What you need to do:
Check each line of the material below for "Contractors", then copy the ones that contain it.

═══ Entries shown ═══

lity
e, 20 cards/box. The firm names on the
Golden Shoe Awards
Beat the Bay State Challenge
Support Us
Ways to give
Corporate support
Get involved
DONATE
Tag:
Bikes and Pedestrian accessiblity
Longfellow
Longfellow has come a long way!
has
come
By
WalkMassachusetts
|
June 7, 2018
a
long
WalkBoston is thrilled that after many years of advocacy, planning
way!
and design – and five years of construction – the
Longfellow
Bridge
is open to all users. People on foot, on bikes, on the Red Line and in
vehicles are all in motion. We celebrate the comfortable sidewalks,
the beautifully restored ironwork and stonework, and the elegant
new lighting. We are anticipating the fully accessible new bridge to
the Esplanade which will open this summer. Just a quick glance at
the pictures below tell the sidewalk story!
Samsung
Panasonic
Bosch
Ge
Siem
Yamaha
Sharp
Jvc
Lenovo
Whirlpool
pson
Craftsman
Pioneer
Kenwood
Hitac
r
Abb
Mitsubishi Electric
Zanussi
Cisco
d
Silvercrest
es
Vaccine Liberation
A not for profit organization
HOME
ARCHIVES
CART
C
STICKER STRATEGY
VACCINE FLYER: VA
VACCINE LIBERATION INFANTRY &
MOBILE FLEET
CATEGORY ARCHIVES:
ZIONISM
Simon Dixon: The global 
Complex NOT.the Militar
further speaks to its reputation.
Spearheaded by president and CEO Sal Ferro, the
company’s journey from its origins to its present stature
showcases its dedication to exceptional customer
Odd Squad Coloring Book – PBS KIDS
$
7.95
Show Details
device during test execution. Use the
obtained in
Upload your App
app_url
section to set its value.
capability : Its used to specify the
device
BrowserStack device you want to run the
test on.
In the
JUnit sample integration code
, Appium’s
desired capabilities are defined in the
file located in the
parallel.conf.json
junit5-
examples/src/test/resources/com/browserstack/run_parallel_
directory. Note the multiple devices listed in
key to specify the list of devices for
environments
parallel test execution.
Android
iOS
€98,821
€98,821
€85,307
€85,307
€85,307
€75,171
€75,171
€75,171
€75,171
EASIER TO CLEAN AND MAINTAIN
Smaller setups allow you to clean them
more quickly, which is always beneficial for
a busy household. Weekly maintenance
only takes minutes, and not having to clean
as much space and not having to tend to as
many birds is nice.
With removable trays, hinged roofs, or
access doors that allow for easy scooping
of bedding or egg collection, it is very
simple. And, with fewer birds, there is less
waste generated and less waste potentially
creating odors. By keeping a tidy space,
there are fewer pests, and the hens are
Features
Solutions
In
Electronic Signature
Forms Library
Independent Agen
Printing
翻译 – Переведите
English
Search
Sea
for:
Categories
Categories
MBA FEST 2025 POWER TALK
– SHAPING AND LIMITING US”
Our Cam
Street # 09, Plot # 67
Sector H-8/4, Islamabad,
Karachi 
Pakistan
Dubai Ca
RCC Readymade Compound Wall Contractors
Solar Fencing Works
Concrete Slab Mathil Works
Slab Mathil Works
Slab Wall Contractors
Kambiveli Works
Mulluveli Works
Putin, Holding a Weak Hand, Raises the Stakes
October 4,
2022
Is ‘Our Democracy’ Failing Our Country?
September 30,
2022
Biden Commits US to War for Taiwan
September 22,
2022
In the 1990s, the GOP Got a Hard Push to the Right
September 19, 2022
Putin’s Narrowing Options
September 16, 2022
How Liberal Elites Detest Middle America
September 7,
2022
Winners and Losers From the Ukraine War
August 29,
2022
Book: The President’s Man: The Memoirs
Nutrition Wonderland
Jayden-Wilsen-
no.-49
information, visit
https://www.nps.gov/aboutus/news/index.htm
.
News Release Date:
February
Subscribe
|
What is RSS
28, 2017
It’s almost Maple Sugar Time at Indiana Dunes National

═══

Response to this exercise:
RCC Readymade Compound Wall Contractors
Slab Wall Contractors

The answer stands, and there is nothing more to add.